3 Best Profitable Stocks to Buy Using Net Income Ratio
The break-even analysis is the best tool for measuring a company’s ability to deliver strong returns to investors, even after all operating and non-operating costs have been assumed. Profitability analysis identifies a profitable business versus a loss-making business. Thus, investors are always looking for profitable businesses.
Here we have used the concept of accounting ratios to assess the profitability of a business. There are a variety of profitability ratios, from which we have chosen the most effective and frequently used measure of profitability to determine the overall performance of a business.
Net income ratio
The net income ratio gives us the exact level of profitability of a company. It reflects the percentage of net income in relation to total turnover. Using the net income ratio, one can determine the efficiency of a business in meeting operating and non-operating expenses from revenues. A higher net income ratio generally implies a company’s ability to generate significant revenue and successfully manage all business functions.
The net income ratio is not the only indicator of future winners. We have therefore added a few additional criteria to arrive at a winning strategy.
Zacks Rank equal to No. 1: Whether the market is good or bad, stocks with a Zacks Rank #1 (Strong Buy) have a proven track record of outperformance. You can see the full list of today’s Zacks #1 Rank stocks here.
Growth in sales and net income over the last 12 months greater than X industry: Stocks that have outperformed the sector in sales and net income growth over the past 12 months are well positioned to perform well.
Last 12 months net income ratio greater than X Industry: A high net income ratio indicates the solid profitability of a company.
Strong Buy Percent Rating Over 70: This indicates that 70% of current broker recommendations for the stock are Strong Buy.
These few parameters reduced the universe from more than 7,685 stocks to just 12.
Here are three of the 12 actions that qualified the screening:
Xencor XNCR is a clinical-stage biopharmaceutical company. Xencor is developing antibodies to treat autoimmune diseases, asthma and allergic diseases, and cancer. XNCR’s 12-month net profit margin is 30.04%.

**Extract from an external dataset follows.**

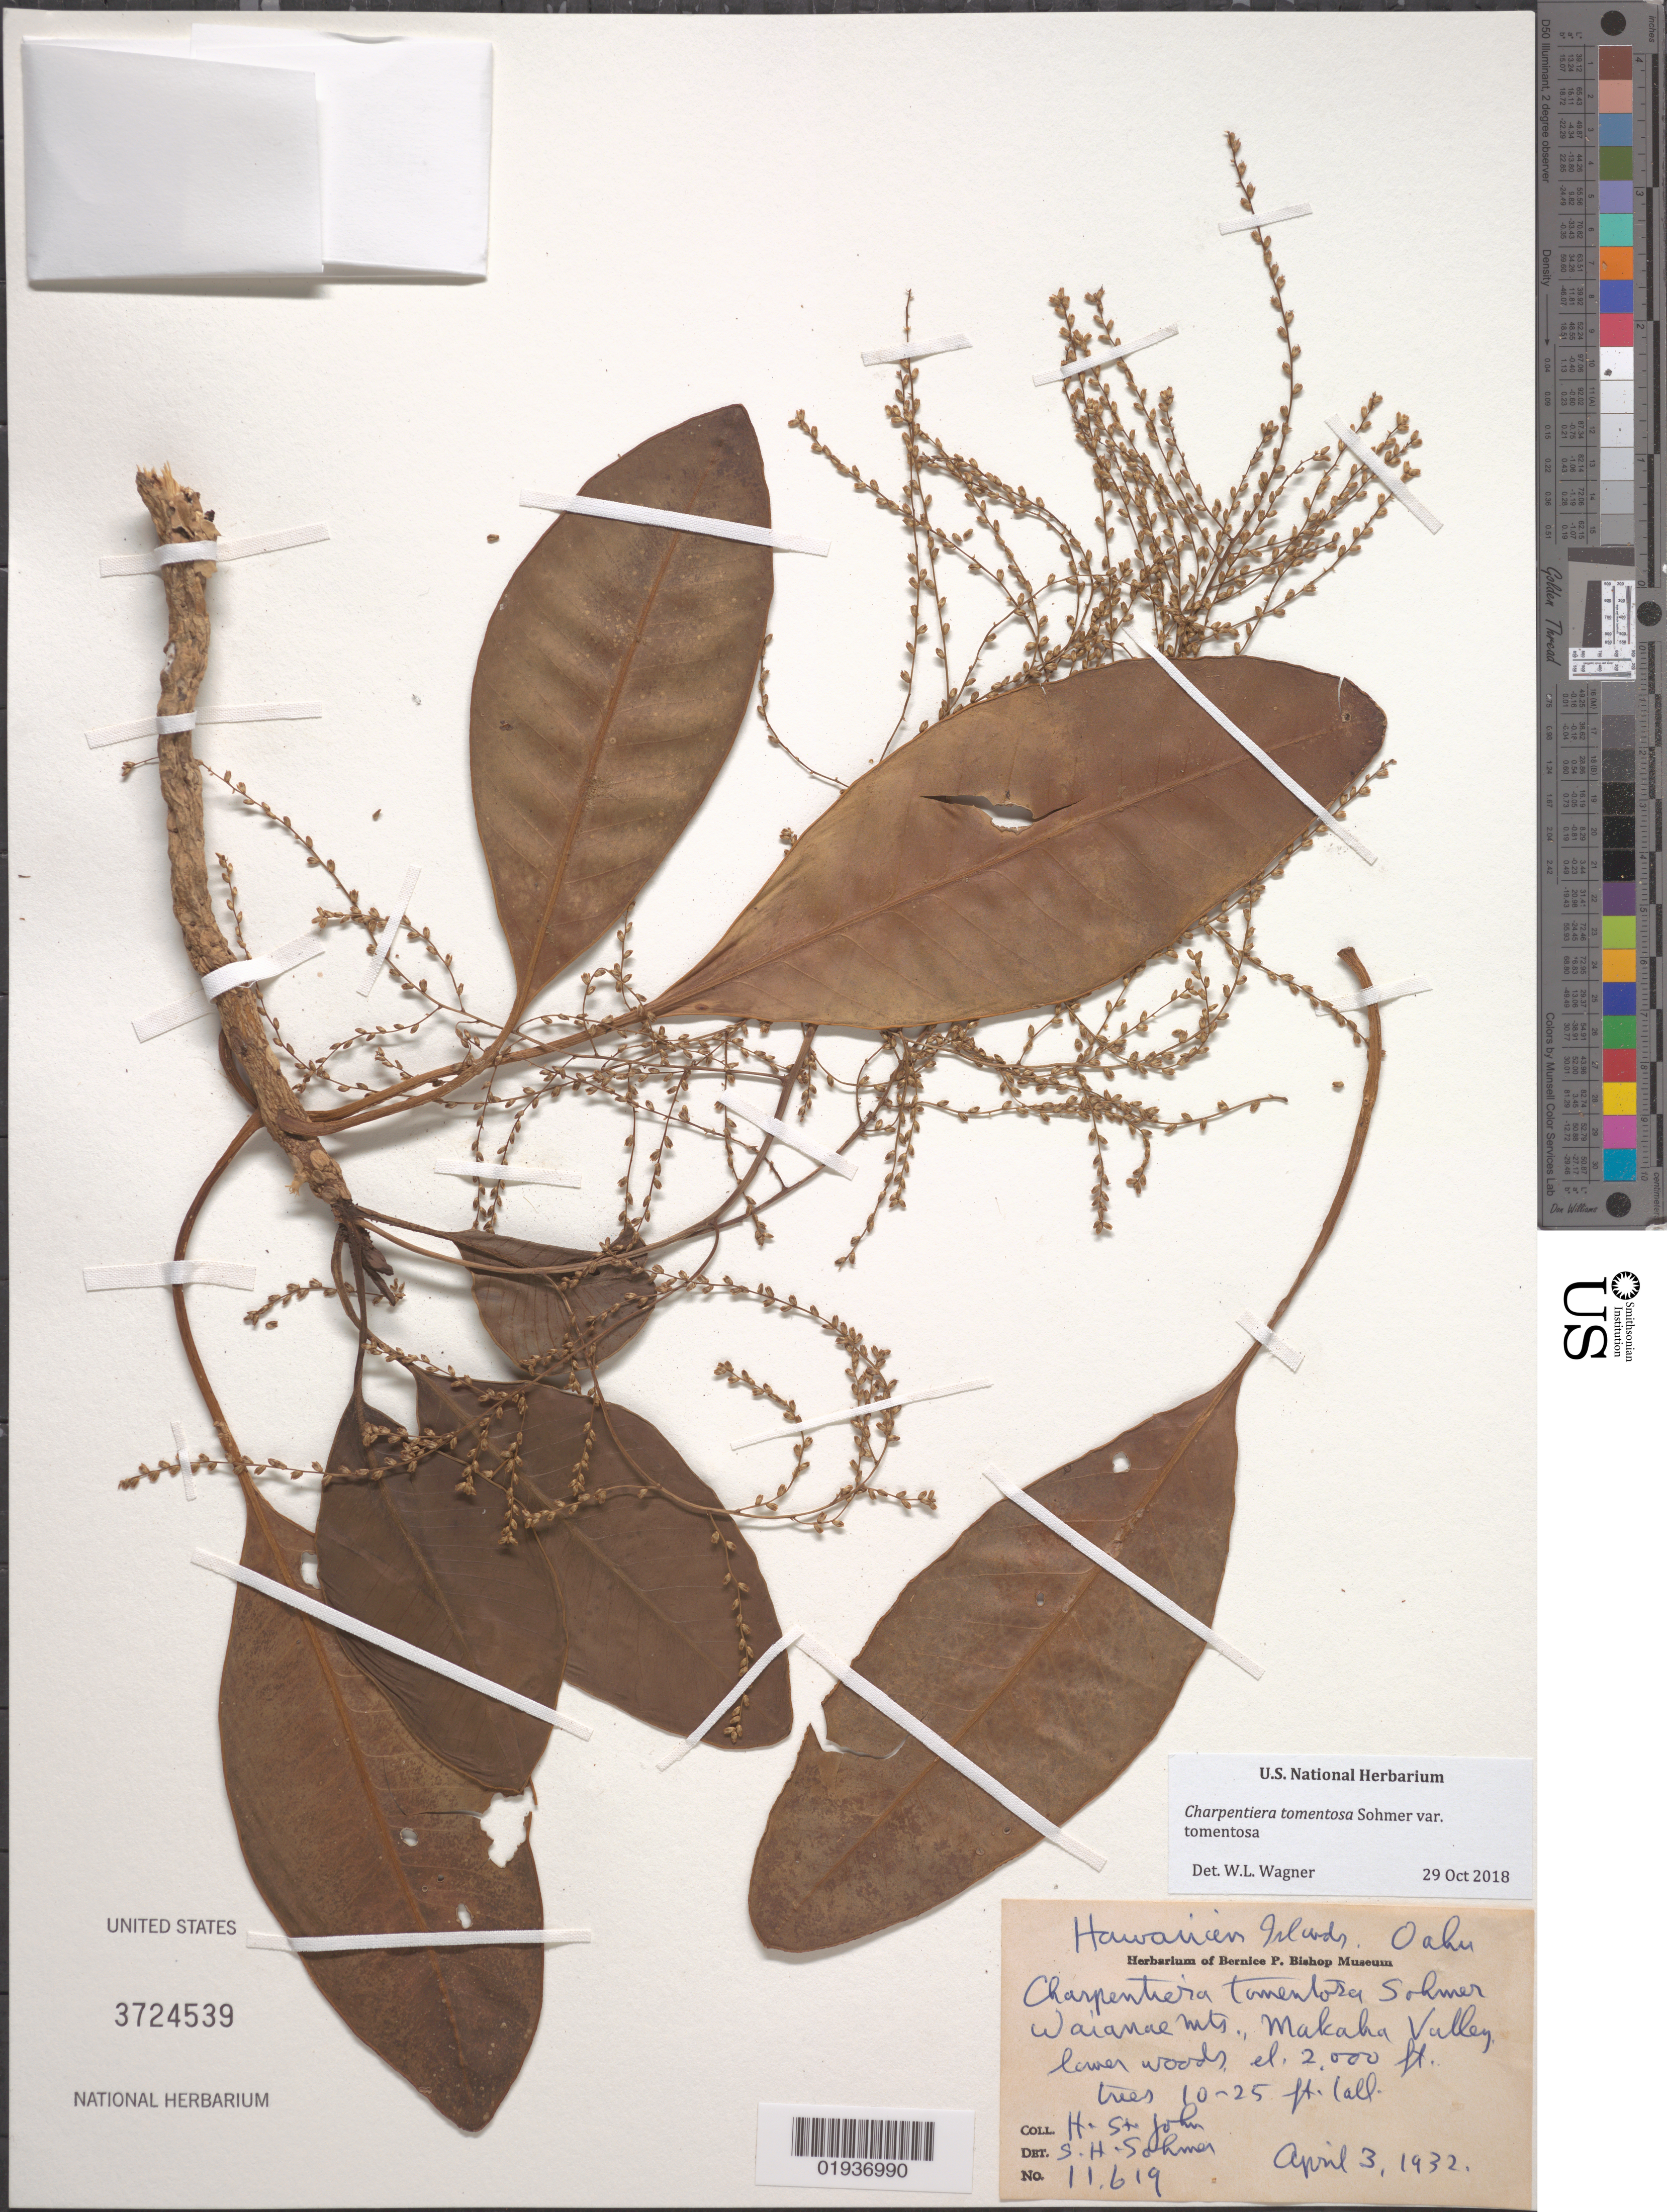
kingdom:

Yarn Again WIRE is a low cost manufacturer of copper electrical building wire and cable. Encore Wire is a leading supplier of residential cables for indoor electrical wiring in homes, apartments and manufactured homes, as well as construction cables for electrical distribution in commercial and industrial buildings. WIRE’s 12-month net profit margin is 23.05%.
Silvergate Capital SI is a bank holding company for Silvergate Bank. Silvergate Capital is based in La Jolla, USA. SI’s 12-month net profit margin is 45.57%.

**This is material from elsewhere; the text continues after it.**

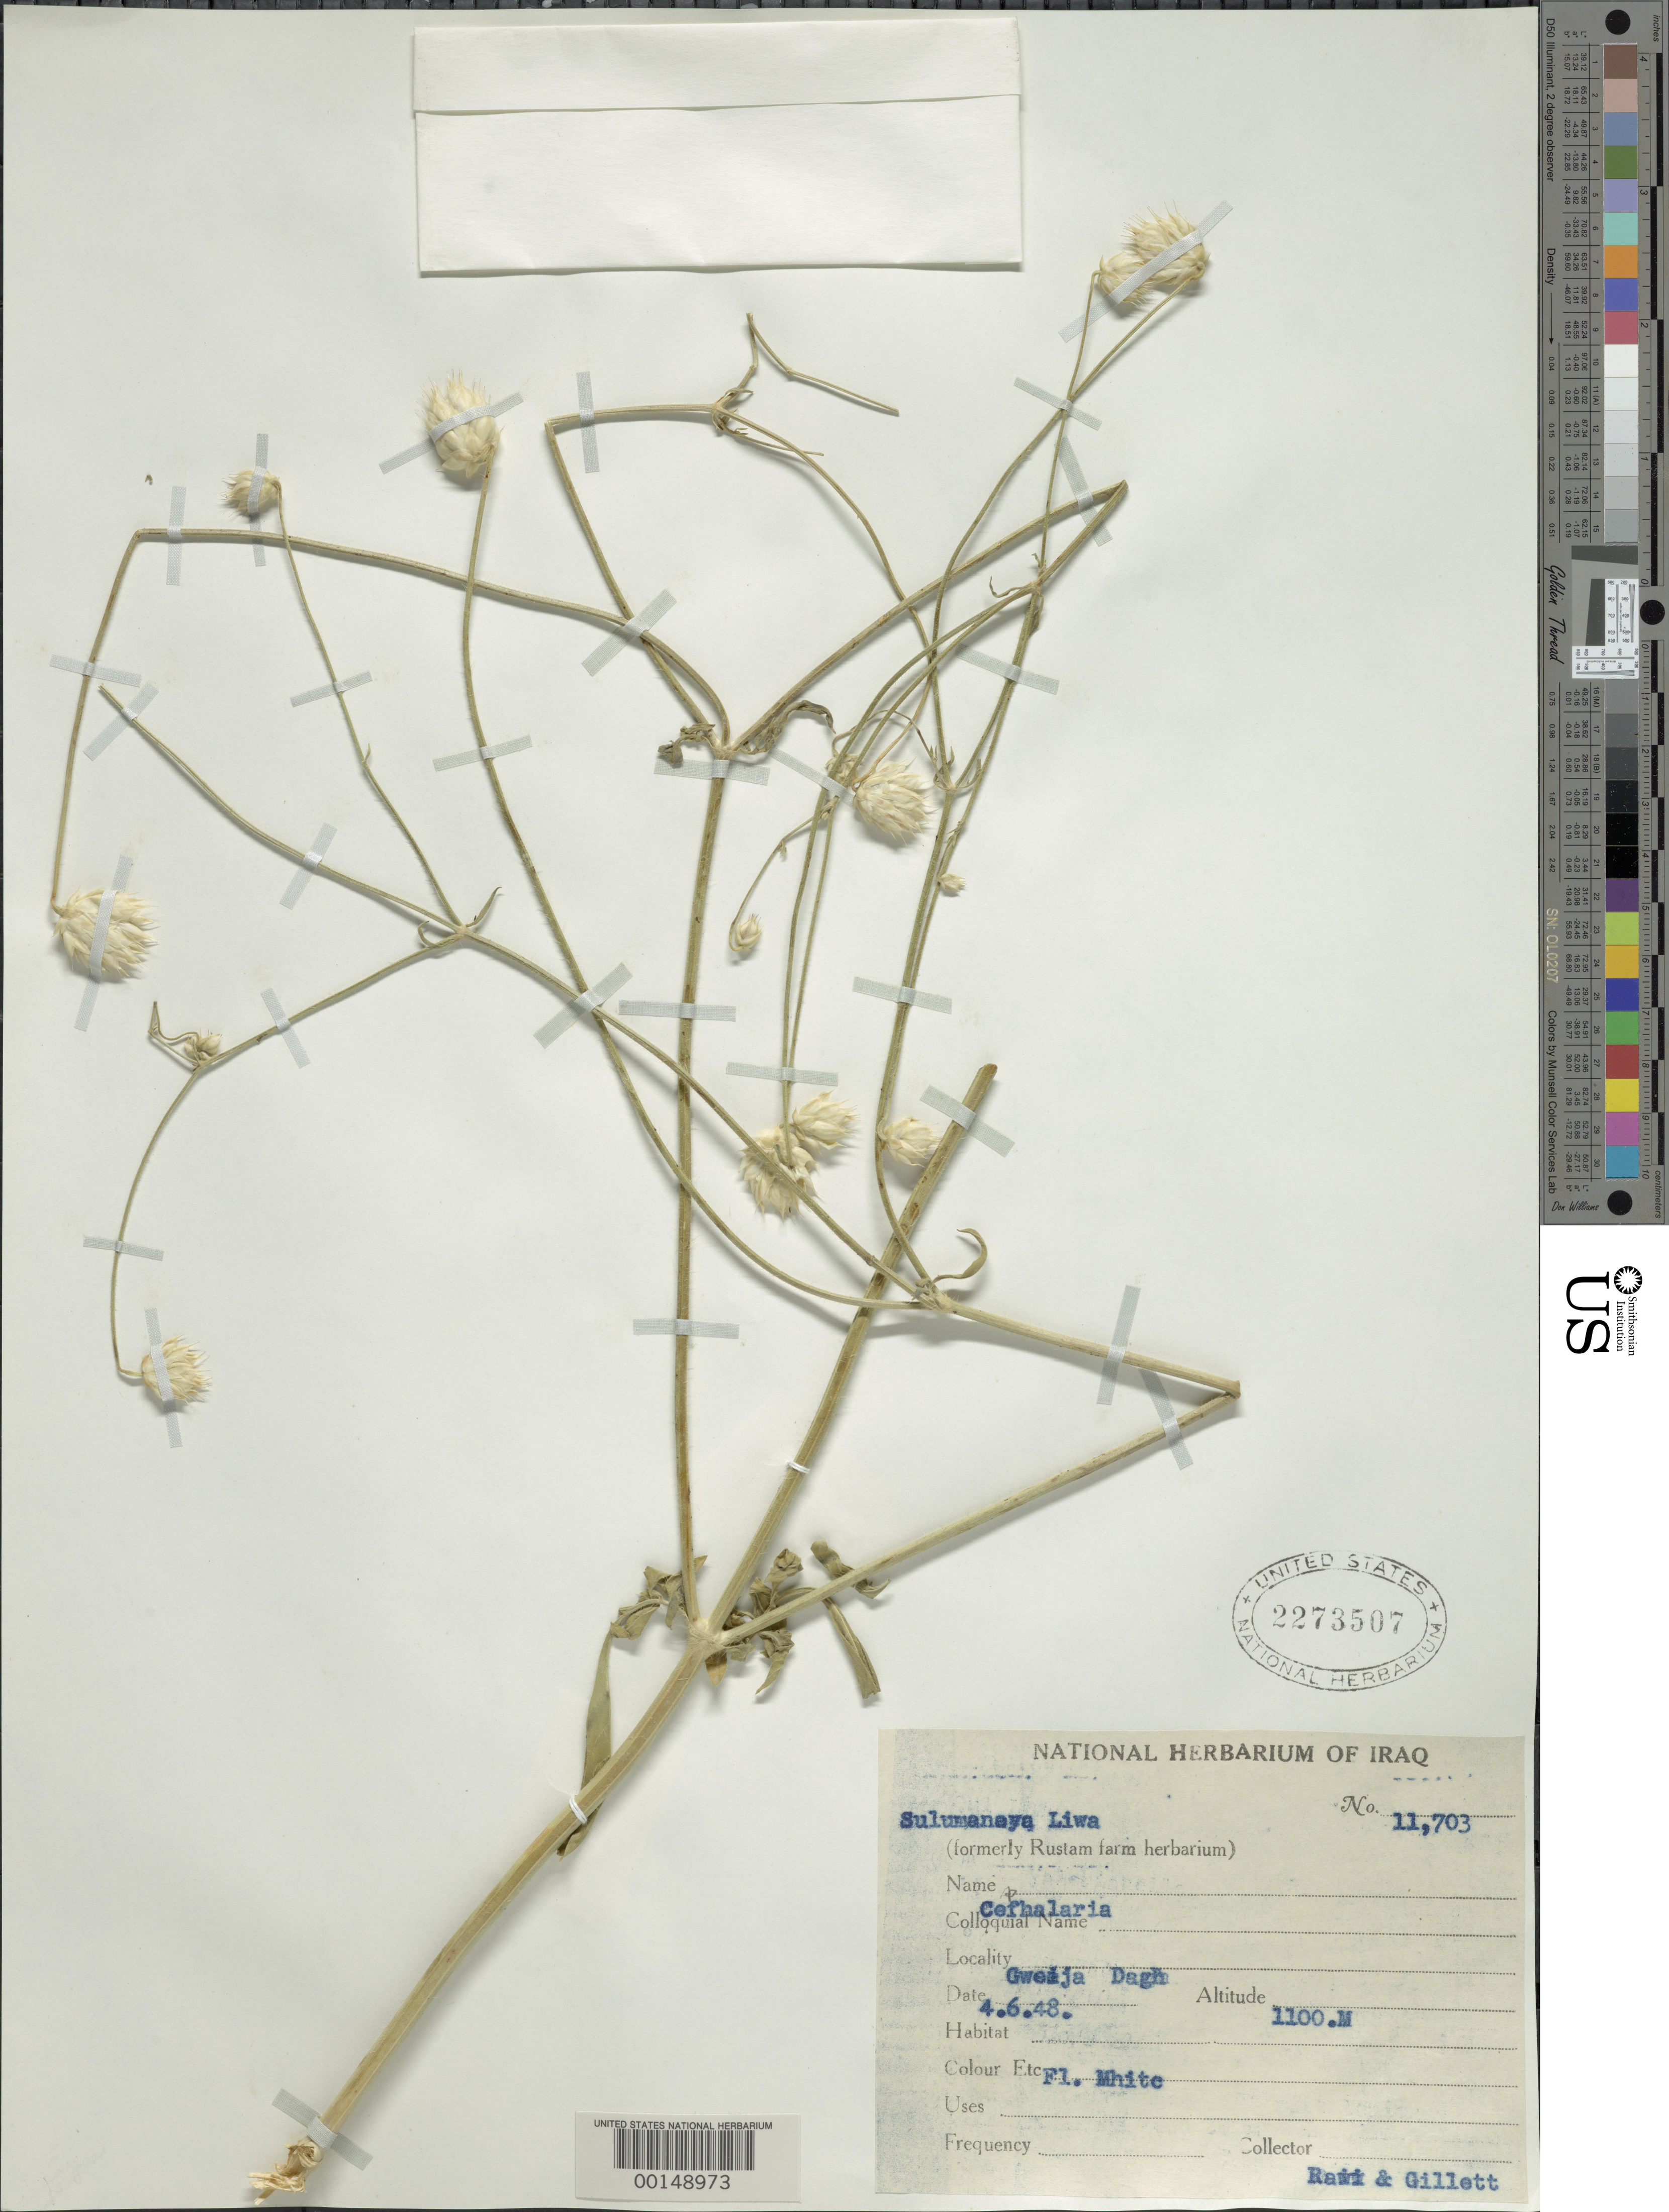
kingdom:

You can get the rest of the stocks on this list by signing up for your free 2-week trial to Research Assistant now and start using this screen in your own trading. Moreover, you can also create your own strategies and test them before diving into investing.
The research assistant is a great starting point. It’s easy to use. Everything is in plain language. And it’s very intuitive. Start your search assistant trial today. And the next time you’re reading an economic report, open up the research assistant, plug in your findings, and see what gems come out.
Disclosure: Officers, directors and/or employees of Zacks Investment Research may own or have sold short securities and/or hold long and/or short positions in the options mentioned herein. An affiliated investment adviser may hold or have shorted securities and/or hold long and/or short positions in options mentioned herein.
Disclosure: Information on the performance of Zacks portfolios and strategies is available at: https://www.zacks.com/performance.
Zacks names ‘only one best choice for doubling up’
From thousands of stocks, 5 Zacks experts have each picked their favorite to skyrocket by +100% or more in the coming months. Of these 5, Research Director Sheraz Mian selects one to have the most explosive advantage of all.
It’s a little-known chemical company that’s up 65% year-on-year, but still very cheap. With relentless demand, rising earnings estimates for 2022 and $1.5 billion for stock buybacks, retail investors could jump in at any moment.
This company could rival or surpass other recent Zacks stocks which are expected to double, such as Boston Beer Company which jumped +143.0% in just over 9 months and NVIDIA which jumped +175.9% in one. year.
The views and opinions expressed herein are the views and opinions of the author and do not necessarily reflect those of Nasdaq, Inc.